Instructions to follow: Copy out the part of the records that opens with the line containing "- Azure Active" and closes with the line containing "### Security by design", keeping every line verbatim.

Entries shown: Begin

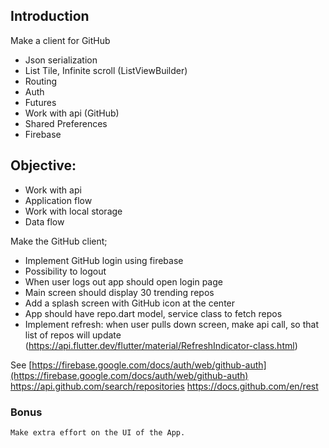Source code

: ## Introduction

Make a client for GitHub

- Json serialization
- List Tile, Infinite scroll (ListViewBuilder)
- Routing
- Auth
- Futures
- Work with api (GitHub)
- Shared Preferences
- Firebase

## Objective:

- Work with api
- Application flow
- Work with local storage
- Data flow

Make the GitHub client;

- Implement GitHub login using firebase
- Possibility to logout
- When user logs out app should open login page
- Main screen should display 30 trending repos
- Add a splash screen with GitHub icon at the center
- App should have repo.dart model, service class to fetch repos
- Implement refresh: when user pulls down screen, make api call, so that list of repos will update (https://api.flutter.dev/flutter/material/RefreshIndicator-class.html)

See [https://firebase.google.com/docs/auth/web/github-auth](https://firebase.google.com/docs/auth/web/github-auth)
https://api.github.com/search/repositories
https://docs.github.com/en/rest

### **Bonus**
    Make extra effort on the UI of the App.
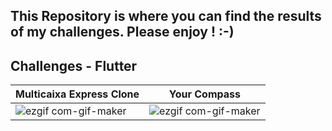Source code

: ## This Repository is where you can find the results of my challenges. Please enjoy ! :-)
## Challenges - Flutter





| Multicaixa Express Clone                                              |                                                          Your Compass  |
| --------------------------------------------------------------------- | ---------------------------------------------------------------------- |
| ![ezgif com-gif-maker](https://user-images.githubusercontent.com/64656900/173613518-6ecd67b5-bd9c-425d-95ab-9e6d60073c8d.gif)  | ![ezgif com-gif-maker](https://user-images.githubusercontent.com/64656900/179405151-aaf74c8f-3ec4-4c15-9a4f-9776d4fec752.gif)|





 






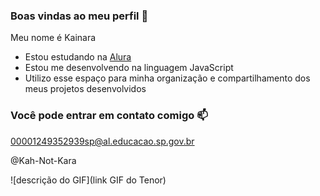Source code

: ### Boas vindas ao meu perfil 👑

Meu nome é Kainara

- Estou estudando na [Alura](https://www.alura.com.br)
- Estou me desenvolvendo na linguagem JavaScript
- Utilizo esse espaço para minha organização e compartilhamento dos meus projetos desenvolvidos

### Você pode entrar em contato comigo 📫

00001249352939sp@al.educacao.sp.gov.br

@Kah-Not-Kara

![descrição do GIF](link GIF do Tenor)
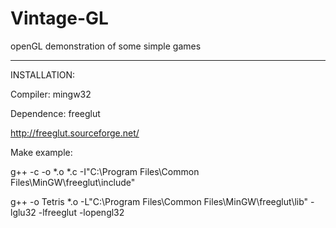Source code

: # Vintage-GL
openGL demonstration of some simple games

------------------------------------------
INSTALLATION:

Compiler: mingw32

Dependence: freeglut

  http://freeglut.sourceforge.net/

Make example:

  g++ -c -o *.o *.c -I"C:\Program Files\Common Files\MinGW\freeglut\include"

  g++ -o Tetris *.o -L"C:\Program Files\Common Files\MinGW\freeglut\lib" -lglu32 -lfreeglut -lopengl32
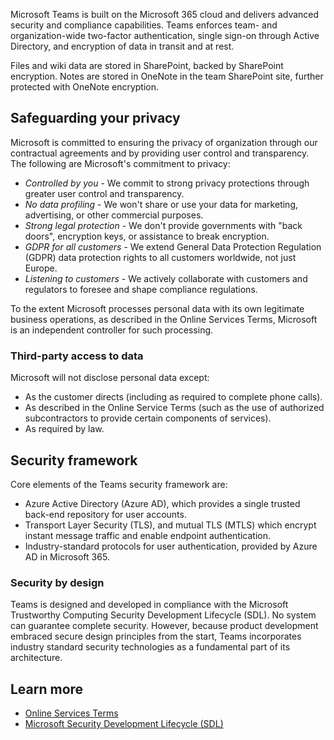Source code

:Microsoft Teams is built on the Microsoft 365 cloud and delivers advanced security and compliance capabilities. Teams enforces team- and organization-wide two-factor authentication, single sign-on through Active Directory, and encryption of data in transit and at rest.

Files and wiki data are stored in SharePoint, backed by SharePoint encryption. Notes are stored in OneNote in the team SharePoint site, further protected with OneNote encryption.

## Safeguarding your privacy

Microsoft is committed to ensuring the privacy of organization through our contractual agreements and by providing user control and transparency. The following are Microsoft's commitment to privacy:

- *Controlled by you* - We commit to strong privacy protections through greater user control and transparency.
- *No data profiling* - We won't share or use your data for marketing, advertising, or other commercial purposes.
- *Strong legal protection* - We don't provide governments with "back doors", encryption keys, or assistance to break encryption.
- *GDPR for all customers* - We extend General Data Protection Regulation (GDPR) data protection rights to all customers worldwide, not just Europe.
- *Listening to customers* - We actively collaborate with customers and regulators to foresee and shape compliance regulations.

To the extent Microsoft processes personal data with its own legitimate business operations, as described in the Online Services Terms, Microsoft is an independent controller for such processing.

### Third-party access to data

Microsoft will not disclose personal data except:

- As the customer directs (including as required to complete phone calls).
- As described in the Online Service Terms (such as the use of authorized subcontractors to provide certain components of services).
- As required by law.

## Security framework

Core elements of the Teams security framework are:

- Azure Active Directory (Azure AD), which provides a single trusted back-end repository for user accounts.
- Transport Layer Security (TLS), and mutual TLS (MTLS) which encrypt instant message traffic and enable endpoint authentication.
- Industry-standard protocols for user authentication, provided by Azure AD in Microsoft 365.

### Security by design

Teams is designed and developed in compliance with the Microsoft Trustworthy Computing Security Development Lifecycle (SDL). No system can guarantee complete security. However, because product development embraced secure design principles from the start, Teams incorporates industry standard security technologies as a fundamental part of its architecture.

## Learn more

- [Online Services Terms](https://go.microsoft.com/fwlink/p/?linkid=2050263)
- [Microsoft Security Development Lifecycle (SDL)](https://www.microsoft.com/sdl/default.aspx)

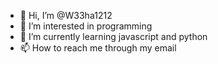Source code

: - 👋 Hi, I’m @W33ha1212
- 👀 I’m interested in programming
- 🌱 I’m currently learning javascript and python
- 📫 How to reach me through my email

<!---
W33ha1212/W33ha1212 is a ✨ special ✨ repository because its `README.md` (this file) appears on your GitHub profile.
You can click the Preview link to take a look at your changes.
--->
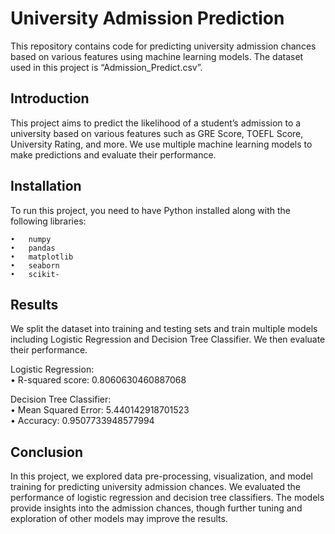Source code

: # University Admission Prediction
This repository contains code for predicting university admission chances based on various features using machine learning models. The dataset used in this project is “Admission_Predict.csv”.

## Introduction

This project aims to predict the likelihood of a student’s admission to a university based on various features such as GRE Score, TOEFL Score, University Rating, and more. We use multiple machine learning models to make predictions and evaluate their performance.

## Installation

To run this project, you need to have Python installed along with the following libraries:

	•	numpy
	•	pandas
	•	matplotlib
	•	seaborn
	•	scikit-


## Results

We split the dataset into training and testing sets and train multiple models including Logistic Regression and Decision Tree Classifier. We then evaluate their performance.  <br/>

Logistic Regression:  <br/>
	•	R-squared score: 0.8060630460887068 <br/>

Decision Tree Classifier:  <br/>
	•	Mean Squared Error: 5.440142918701523  <br/>
	•	Accuracy: 0.9507733948577994  <br/>

## Conclusion

In this project, we explored data pre-processing, visualization, and model training for predicting university admission chances. We evaluated the performance of logistic regression and decision tree classifiers. The models provide insights into the admission chances, though further tuning and exploration of other models may improve the results.
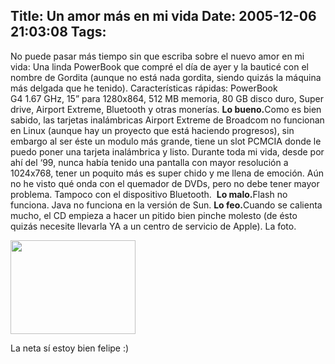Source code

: Title: Un amor más en mi vida
Date: 2005-12-06 21:03:08
Tags: 
---
No puede pasar más tiempo sin que escriba sobre el nuevo amor en mi vida: Una linda PowerBook que compré el día de ayer y la bauticé con el nombre de Gordita (aunque no está nada gordita, siendo quizás la máquina más delgada que he tenido). Características rápidas: PowerBook G4 1.67 GHz, 15” para 1280x864, 512 MB memoria, 80 GB disco duro, Super drive, Airport Extreme, Bluetooth y otras monerías. <strong>Lo bueno.</strong>Como es bien sabido, las tarjetas inalámbricas Airport Extreme de Broadcom no funcionan en Linux (aunque hay un proyecto que está haciendo progresos), sin embargo al ser éste un modulo más grande, tiene un slot PCMCIA donde le puedo poner una tarjeta inalámbrica y listo. Durante toda mi vida, desde por ahí del ‘99, nunca había tenido una pantalla con mayor resolución a 1024x768, tener un poquito más es super chido y me llena de emoción. Aún no he visto qué onda con el quemador de DVDs, pero no debe tener mayor problema. Tampoco con el dispositivo Bluetooth.  <strong>Lo malo.</strong>Flash no funciona. Java no funciona en la versión de Sun. <strong>Lo feo.</strong>Cuando se calienta mucho, el CD empieza a hacer un pitido bien pinche molesto (de ésto quizás necesite llevarla YA a un centro de servicio de Apple). La foto.

<a href="http://www.damog.net/files/misc/fierrito.jpg" target="_blank"><img src="http://www.damog.net/files/misc/fierrito-mini.jpg" border="0" alt=" " width="200" height="150" /></a>

La neta sí estoy bien felipe :)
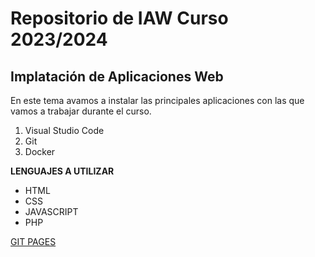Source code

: # Repositorio de IAW Curso 2023/2024
## Implatación de Aplicaciones Web

En este tema avamos a instalar las principales aplicaciones con las que vamos a trabajar durante el curso.
1. Visual Studio Code
2. Git
3. Docker

__LENGUAJES A UTILIZAR__
- HTML
- CSS
- JAVASCRIPT
- PHP

[GIT PAGES](https://anderolivos01.github.io/IAW2324.github.io/)
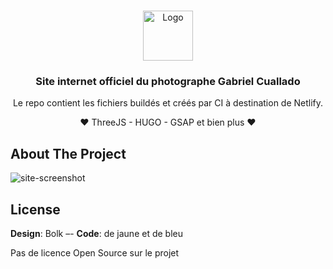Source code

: <!-- PROJECT LOGO -->
<br />
<p align="center">
  <a href="https://github.com/github_username/repo_name">
    <img src="https://www.notion.so/image/https%3A%2F%2Fs3-us-west-2.amazonaws.com%2Fsecure.notion-static.com%2Ff4290c78-8fa3-43dd-88b0-48b3c3a2d54f%2FFAVICON.png?table=block&id=7881eef1-b1b0-40e8-9b47-6a3049c11847&width=250&userId=1fa28ab1-006e-40e3-9651-528ab6e2bf73&cache=v2" alt="Logo" width="80" height="80">
  </a>

  <h3 align="center">Site internet officiel du photographe Gabriel Cuallado</h3>
  <p align="center">Le repo contient les fichiers buildés et créés par CI à destination de Netlify.</p>
  <p align="center">❤️ ThreeJS - HUGO - GSAP et bien plus ❤️</p>
</p>



<!-- ABOUT THE PROJECT -->
## About The Project

![site-screenshot](https://media-exp1.licdn.com/dms/image/C4D2DAQHY7RLmkjl7Ag/profile-treasury-image-shrink_1280_1280/0/1611344143292?e=1612634400&v=beta&t=PKUwZrPdatVB3ftt_i9TSYdrRO7EvBz6SQ4kV03UwE8)



<!-- LICENSE -->
## License
**Design**: Bolk –- **Code**: de jaune et de bleu

Pas de licence Open Source sur le projet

Entries shown: End

Solution to the exercise:
- Azure Active Directory (Azure AD), which provides a single trusted back-end repository for user accounts.
- Transport Layer Security (TLS), and mutual TLS (MTLS) which encrypt instant message traffic and enable endpoint authentication.
- Industry-standard protocols for user authentication, provided by Azure AD in Microsoft 365.

### Security by design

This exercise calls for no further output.